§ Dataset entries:
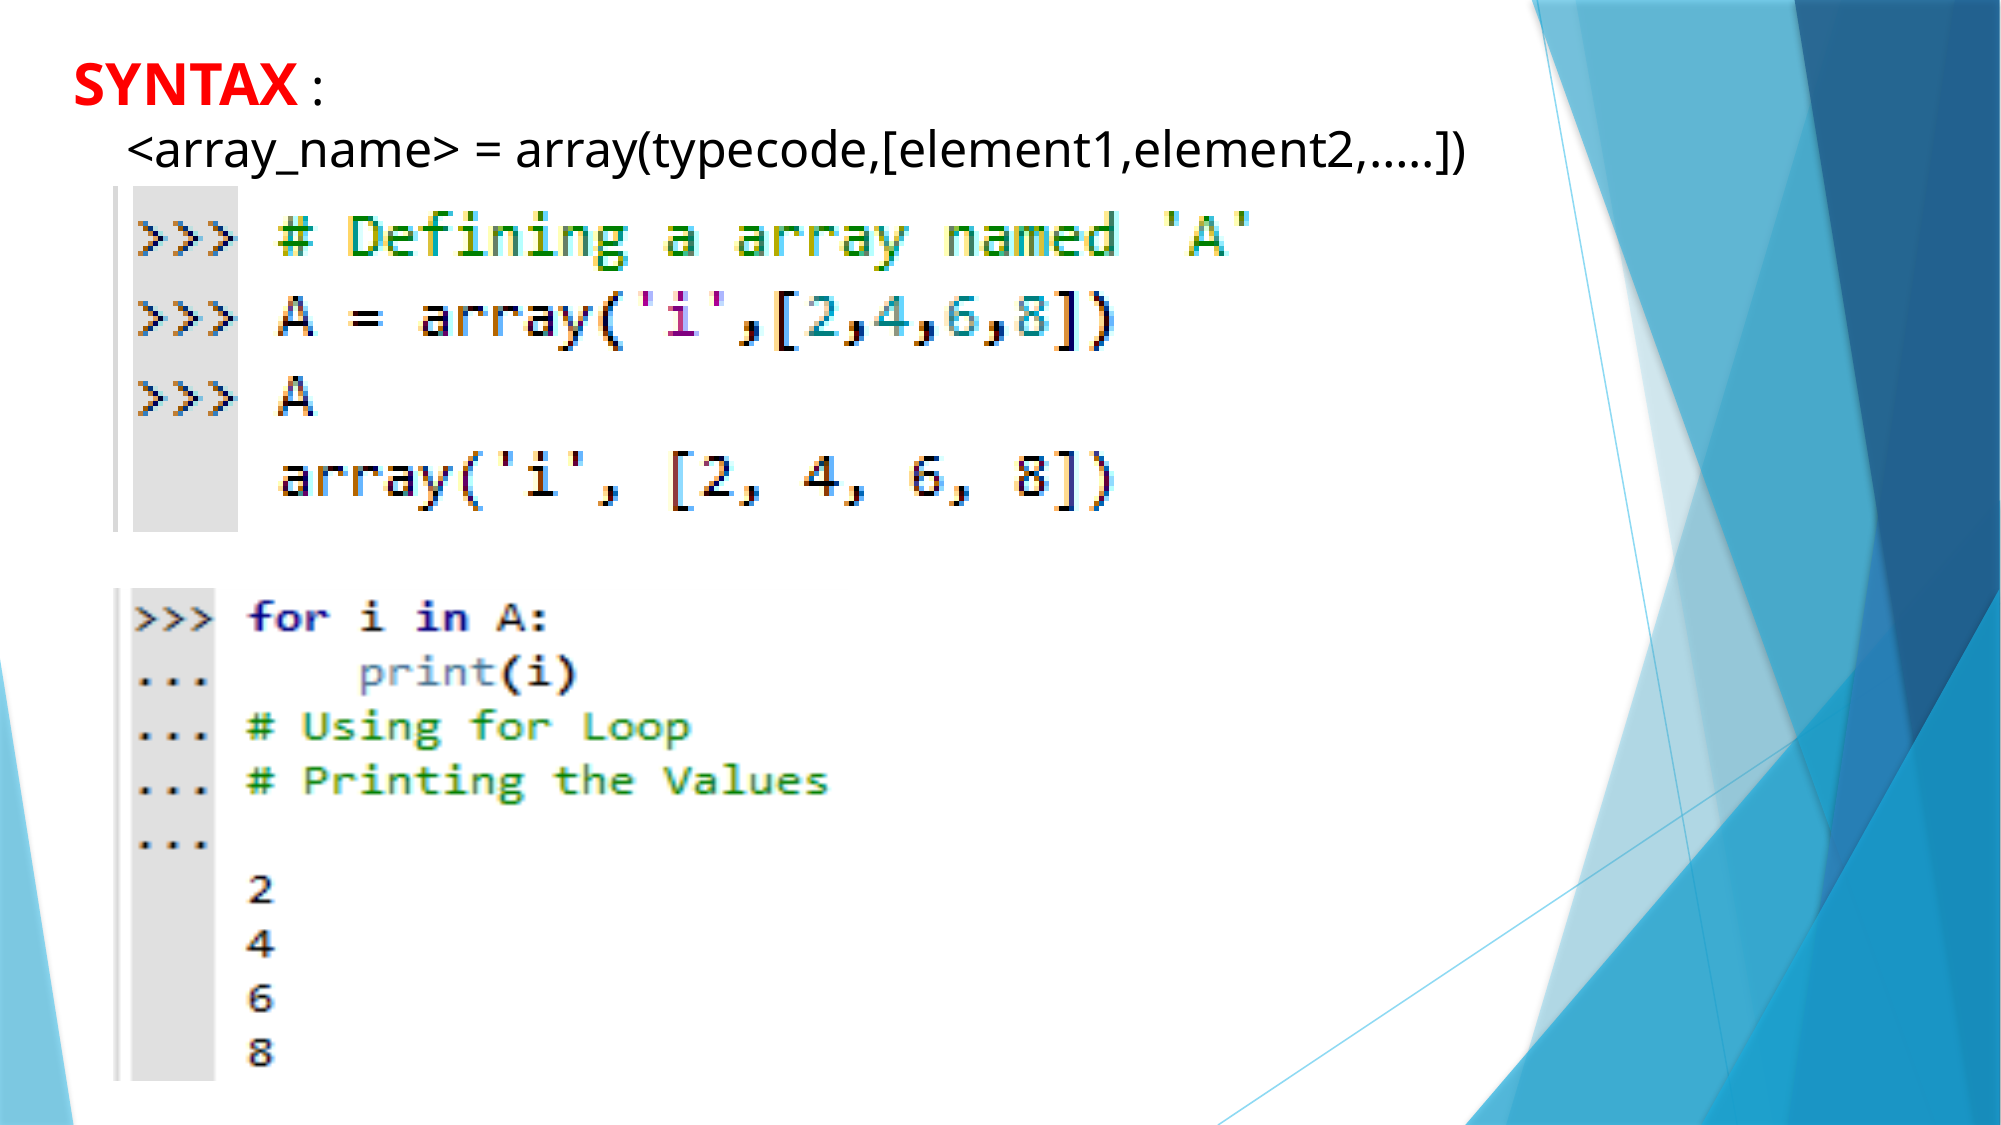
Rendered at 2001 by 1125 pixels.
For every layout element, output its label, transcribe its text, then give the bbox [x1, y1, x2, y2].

picture [112, 185, 1270, 533]
text_box SYNTAX : <array_name> = array(typecode,[element1,element2,…..]) [59, 40, 1513, 185]
picture [112, 587, 849, 1082]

§ Description of the task:
Nothing but the pictures is to be left out; repeat the data exactly.

§ Response area:
Rendered at 2001 by 1125 pixels.
For every layout element, output its label, transcribe its text, then give the bbox [x1, y1, x2, y2].

picture [112, 185, 1270, 533]
text_box SYNTAX : <array_name> = array(typecode,[element1,element2,…..]) [59, 40, 1513, 185]
picture [112, 587, 849, 1082]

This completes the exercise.